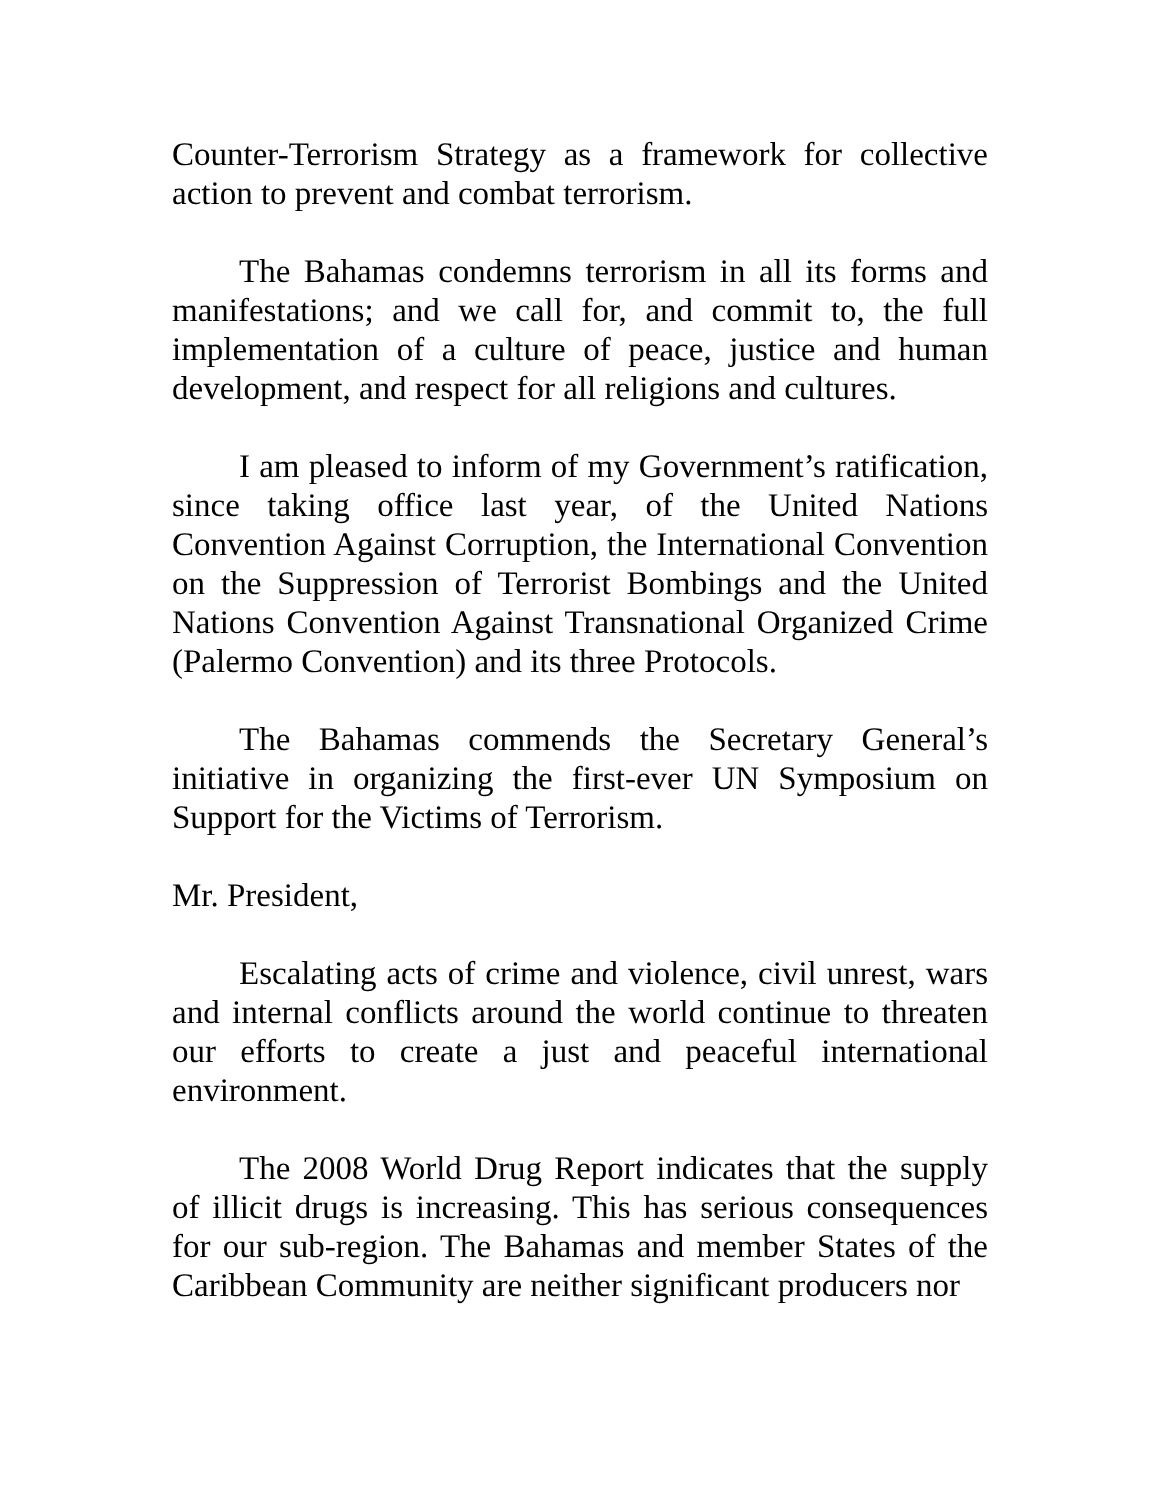Counter-Terrorism Strategy as a framework for collective action to prevent and combat terrorism.
The Bahamas condemns terrorism in all its forms and manifestations; and we call for, and commit to, the full implementation of a culture of peace, justice and human development, and respect for all religions and cultures.
I am pleased to inform of my Government’s ratification, since taking office last year, of the United Nations Convention Against Corruption, the International Convention on the Suppression of Terrorist Bombings and the United Nations Convention Against Transnational Organized Crime (Palermo Convention) and its three Protocols.
The Bahamas commends the Secretary General’s initiative in organizing the first-ever UN Symposium on Support for the Victims of Terrorism.
Mr. President,
Escalating acts of crime and violence, civil unrest, wars and internal conflicts around the world continue to threaten our efforts to create a just and peaceful international environment.
The 2008 World Drug Report indicates that the supply of illicit drugs is increasing. This has serious consequences for our sub-region. The Bahamas and member States of the Caribbean Community are neither significant producers nor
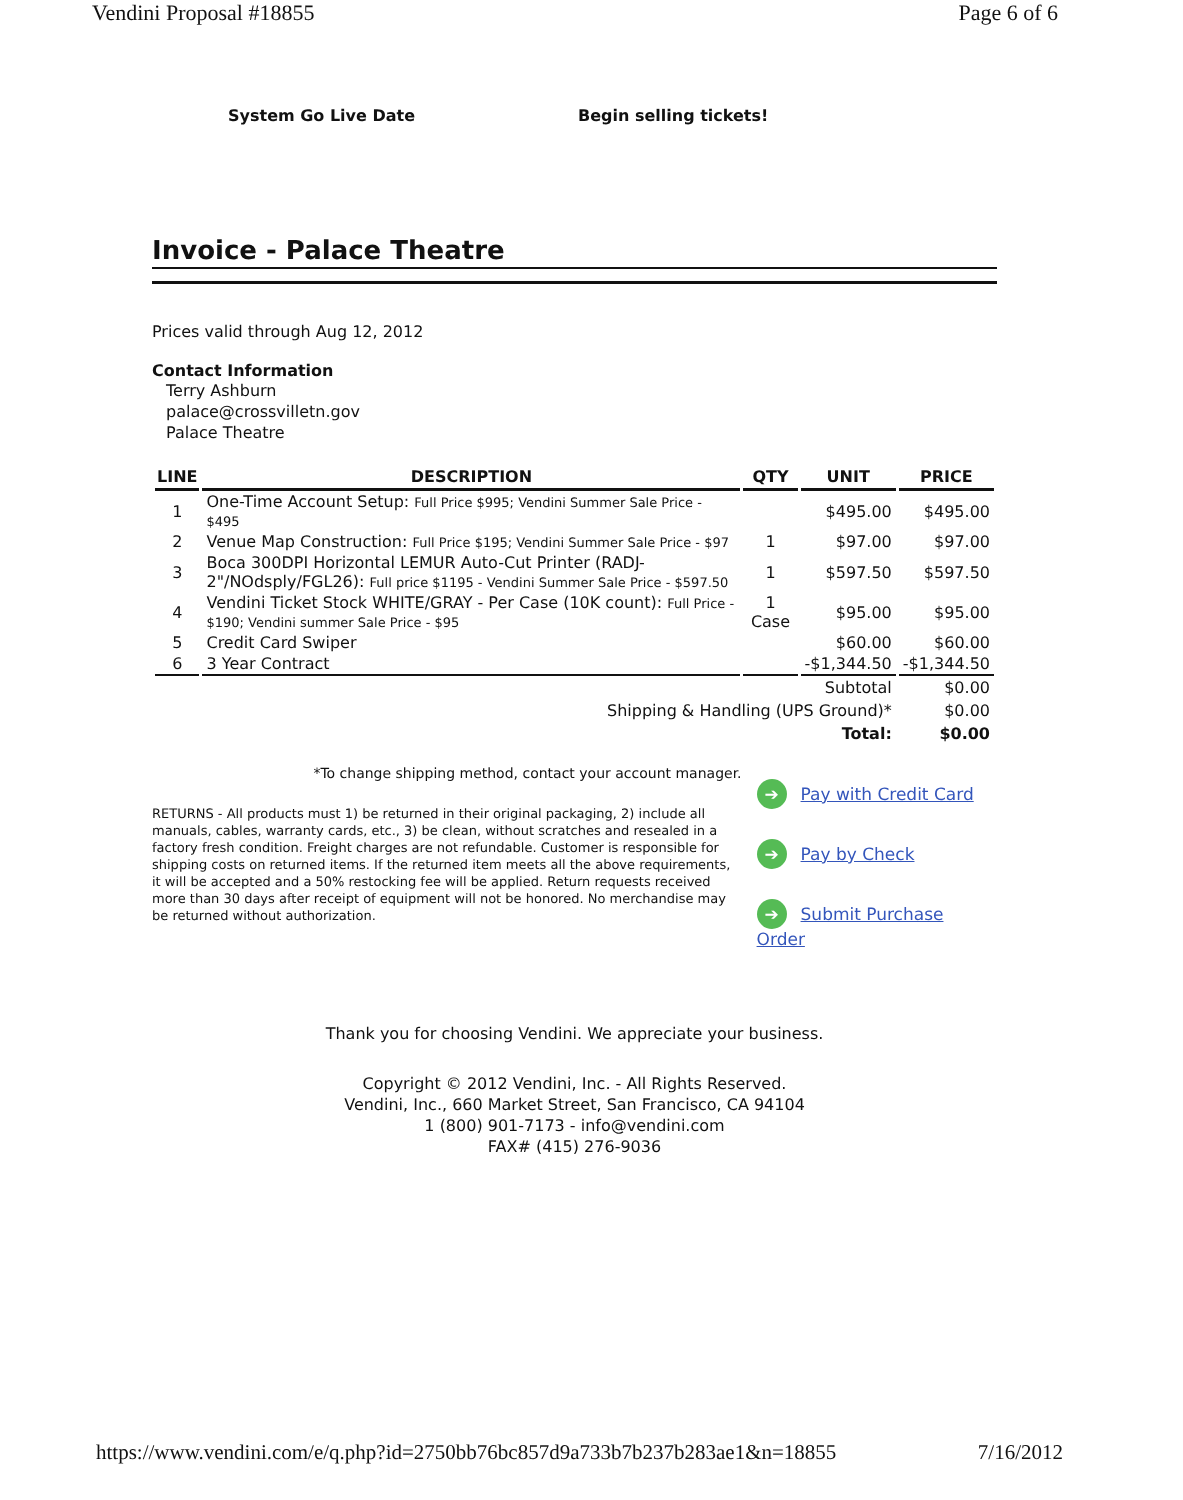Vendini Proposal #18855 Page 6 of 6
System Go Live Date Begin selling tickets!
Invoice - Palace Theatre
Prices valid through Aug 12, 2012
Contact Information
Terry Ashburn
palace@crossvilletn.gov
Palace Theatre
| LINE | DESCRIPTION | QTY | UNIT | PRICE |
| --- | --- | --- | --- | --- |
| 1 | One-Time Account Setup: Full Price $995; Vendini Summer Sale Price - $495 | | $495.00 | $495.00 |
| 2 | Venue Map Construction: Full Price $195; Vendini Summer Sale Price - $97 | 1 | $97.00 | $97.00 |
| 3 | Boca 300DPI Horizontal LEMUR Auto-Cut Printer (RADJ-2"/NOdsply/FGL26): Full price $1195 - Vendini Summer Sale Price - $597.50 | 1 | $597.50 | $597.50 |
| 4 | Vendini Ticket Stock WHITE/GRAY - Per Case (10K count): Full Price - $190; Vendini summer Sale Price - $95 | 1 Case | $95.00 | $95.00 |
| 5 | Credit Card Swiper | | $60.00 | $60.00 |
| 6 | 3 Year Contract | | -$1,344.50 | -$1,344.50 |
| Subtotal | | | | $0.00 |
| Shipping & Handling (UPS Ground)* | | | | $0.00 |
| Total: | | | | $0.00 |
*To change shipping method, contact your account manager.
RETURNS - All products must 1) be returned in their original packaging, 2) include all manuals, cables, warranty cards, etc., 3) be clean, without scratches and resealed in a factory fresh condition. Freight charges are not refundable. Customer is responsible for shipping costs on returned items. If the returned item meets all the above requirements, it will be accepted and a 50% restocking fee will be applied. Return requests received more than 30 days after receipt of equipment will not be honored. No merchandise may be returned without authorization.
➔ Pay with Credit Card
➔ Pay by Check
➔ Submit Purchase Order
Thank you for choosing Vendini. We appreciate your business.
Copyright © 2012 Vendini, Inc. - All Rights Reserved.
Vendini, Inc., 660 Market Street, San Francisco, CA 94104
1 (800) 901-7173 - info@vendini.com
FAX# (415) 276-9036
https://www.vendini.com/e/q.php?id=2750bb76bc857d9a733b7b237b283ae1&n=18855 7/16/2012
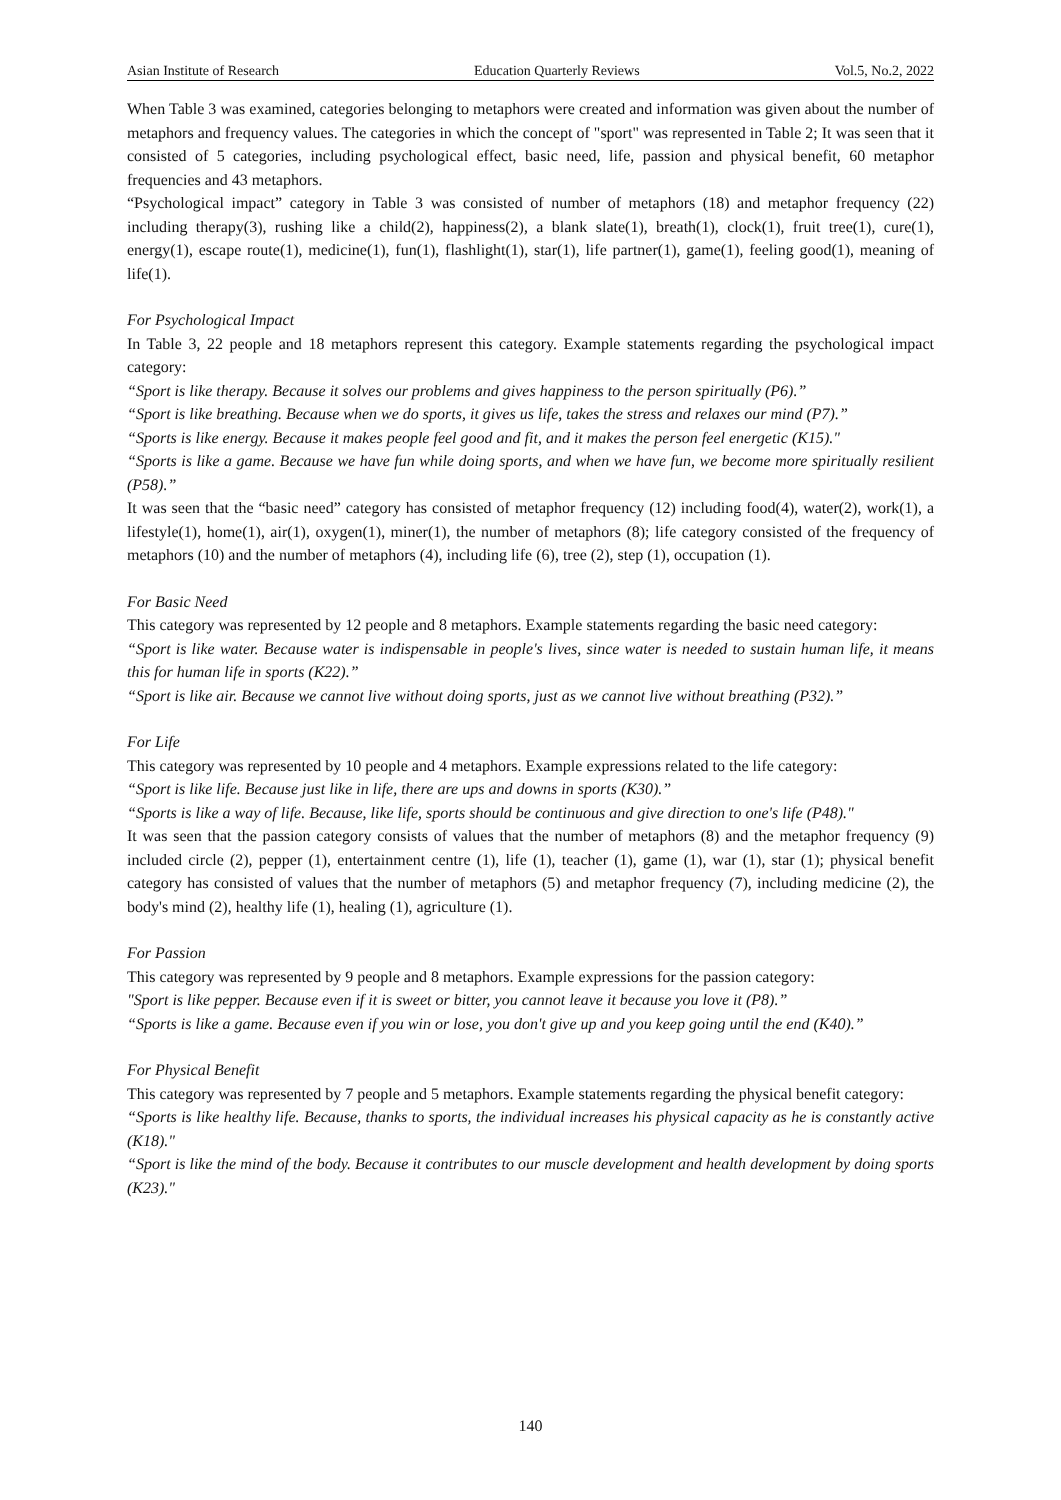Asian Institute of Research Education Quarterly Reviews Vol.5, No.2, 2022
When Table 3 was examined, categories belonging to metaphors were created and information was given about the number of metaphors and frequency values. The categories in which the concept of "sport" was represented in Table 2; It was seen that it consisted of 5 categories, including psychological effect, basic need, life, passion and physical benefit, 60 metaphor frequencies and 43 metaphors.
“Psychological impact” category in Table 3 was consisted of number of metaphors (18) and metaphor frequency (22) including therapy(3), rushing like a child(2), happiness(2), a blank slate(1), breath(1), clock(1), fruit tree(1), cure(1), energy(1), escape route(1), medicine(1), fun(1), flashlight(1), star(1), life partner(1), game(1), feeling good(1), meaning of life(1).
For Psychological Impact
In Table 3, 22 people and 18 metaphors represent this category. Example statements regarding the psychological impact category:
“Sport is like therapy. Because it solves our problems and gives happiness to the person spiritually (P6).”
“Sport is like breathing. Because when we do sports, it gives us life, takes the stress and relaxes our mind (P7).”
“Sports is like energy. Because it makes people feel good and fit, and it makes the person feel energetic (K15)."
“Sports is like a game. Because we have fun while doing sports, and when we have fun, we become more spiritually resilient (P58).”
It was seen that the “basic need” category has consisted of metaphor frequency (12) including food(4), water(2), work(1), a lifestyle(1), home(1), air(1), oxygen(1), miner(1), the number of metaphors (8); life category consisted of the frequency of metaphors (10) and the number of metaphors (4), including life (6), tree (2), step (1), occupation (1).
For Basic Need
This category was represented by 12 people and 8 metaphors. Example statements regarding the basic need category:
“Sport is like water. Because water is indispensable in people's lives, since water is needed to sustain human life, it means this for human life in sports (K22).”
“Sport is like air. Because we cannot live without doing sports, just as we cannot live without breathing (P32).”
For Life
This category was represented by 10 people and 4 metaphors. Example expressions related to the life category:
“Sport is like life. Because just like in life, there are ups and downs in sports (K30).”
“Sports is like a way of life. Because, like life, sports should be continuous and give direction to one's life (P48)."
It was seen that the passion category consists of values that the number of metaphors (8) and the metaphor frequency (9) included circle (2), pepper (1), entertainment centre (1), life (1), teacher (1), game (1), war (1), star (1); physical benefit category has consisted of values that the number of metaphors (5) and metaphor frequency (7), including medicine (2), the body's mind (2), healthy life (1), healing (1), agriculture (1).
For Passion
This category was represented by 9 people and 8 metaphors. Example expressions for the passion category:
"Sport is like pepper. Because even if it is sweet or bitter, you cannot leave it because you love it (P8).”
“Sports is like a game. Because even if you win or lose, you don't give up and you keep going until the end (K40).”
For Physical Benefit
This category was represented by 7 people and 5 metaphors. Example statements regarding the physical benefit category:
“Sports is like healthy life. Because, thanks to sports, the individual increases his physical capacity as he is constantly active (K18)."
“Sport is like the mind of the body. Because it contributes to our muscle development and health development by doing sports (K23)."
140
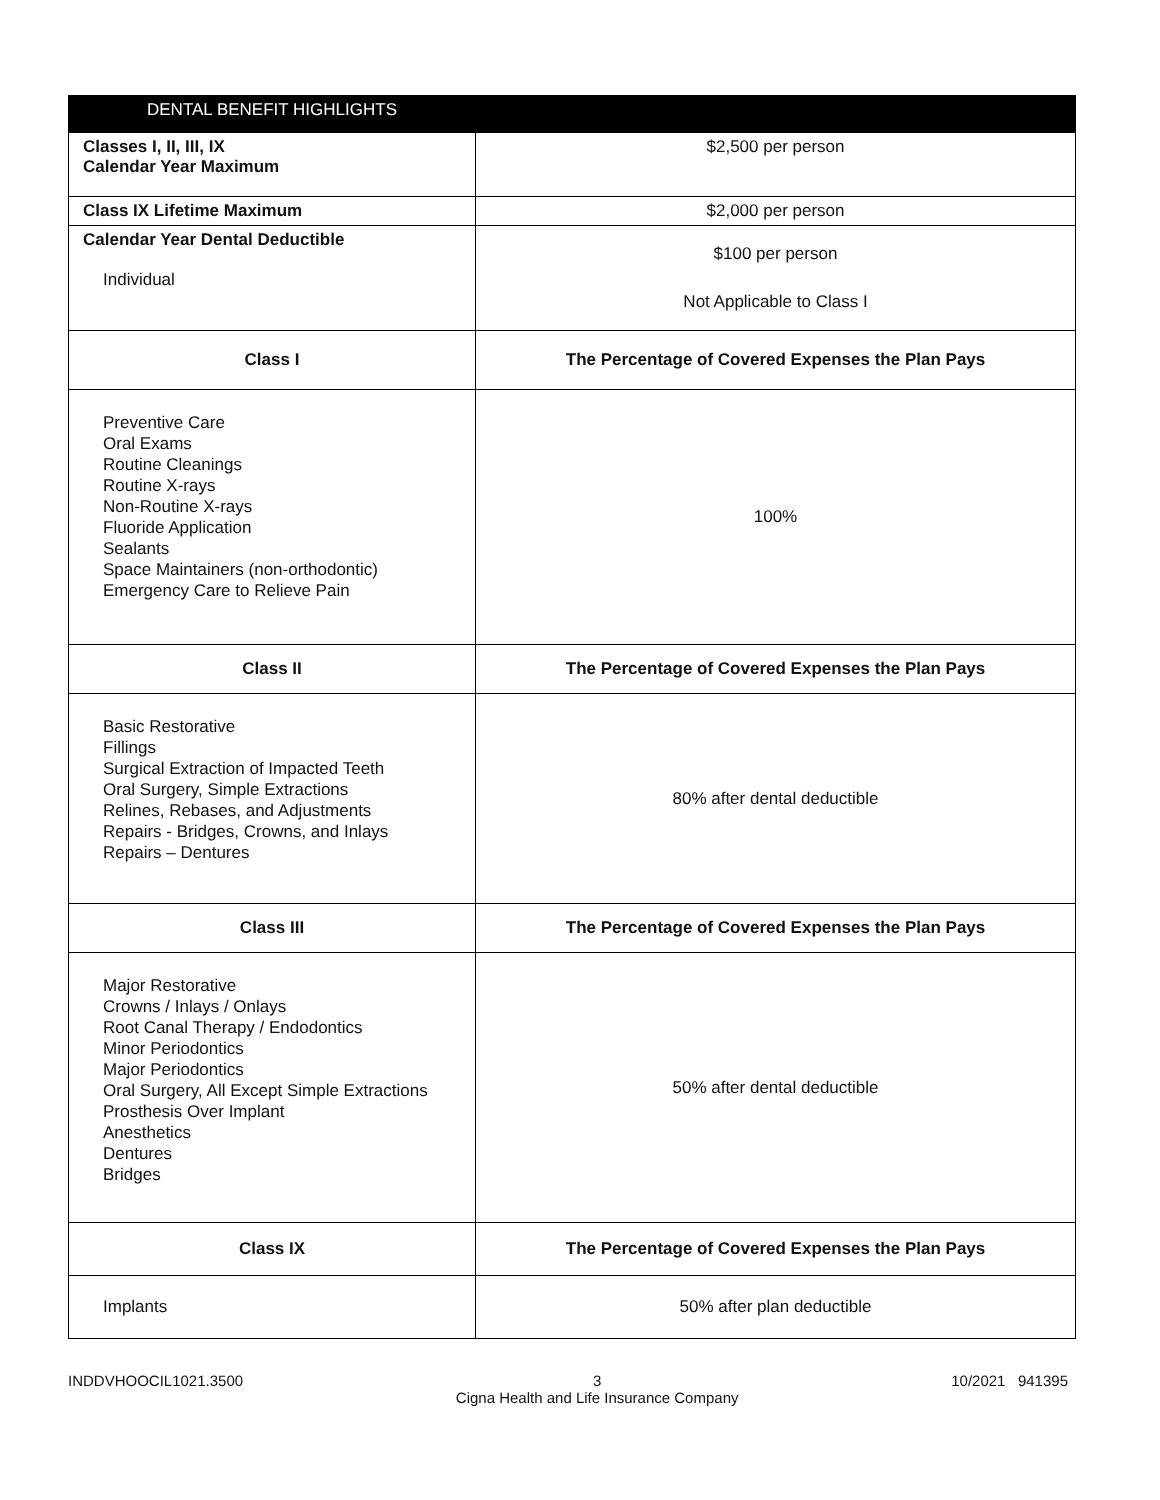| DENTAL BENEFIT HIGHLIGHTS | |
| --- | --- |
| Classes I, II, III, IX Calendar Year Maximum | $2,500 per person |
| Class IX Lifetime Maximum | $2,000 per person |
| Calendar Year Dental Deductible Individual | $100 per person Not Applicable to Class I |
| Class I | The Percentage of Covered Expenses the Plan Pays |
| Preventive Care Oral Exams Routine Cleanings Routine X-rays Non-Routine X-rays Fluoride Application Sealants Space Maintainers (non-orthodontic) Emergency Care to Relieve Pain | 100% |
| Class II | The Percentage of Covered Expenses the Plan Pays |
| Basic Restorative Fillings Surgical Extraction of Impacted Teeth Oral Surgery, Simple Extractions Relines, Rebases, and Adjustments Repairs - Bridges, Crowns, and Inlays Repairs – Dentures | 80% after dental deductible |
| Class III | The Percentage of Covered Expenses the Plan Pays |
| Major Restorative Crowns / Inlays / Onlays Root Canal Therapy / Endodontics Minor Periodontics Major Periodontics Oral Surgery, All Except Simple Extractions Prosthesis Over Implant Anesthetics Dentures Bridges | 50% after dental deductible |
| Class IX | The Percentage of Covered Expenses the Plan Pays |
| Implants | 50% after plan deductible |
INDDVHOOCIL1021.3500 3
Cigna Health and Life Insurance Company 10/2021 941395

-*-*-

● PROBLEM DETAILS: Find the lines above that include the string "Credit" and copy them.

● RESPONSE TO THE EXERCISE:
| 5 | Credit Card Swiper | | $60.00 | $60.00 |
➔ Pay with Credit Card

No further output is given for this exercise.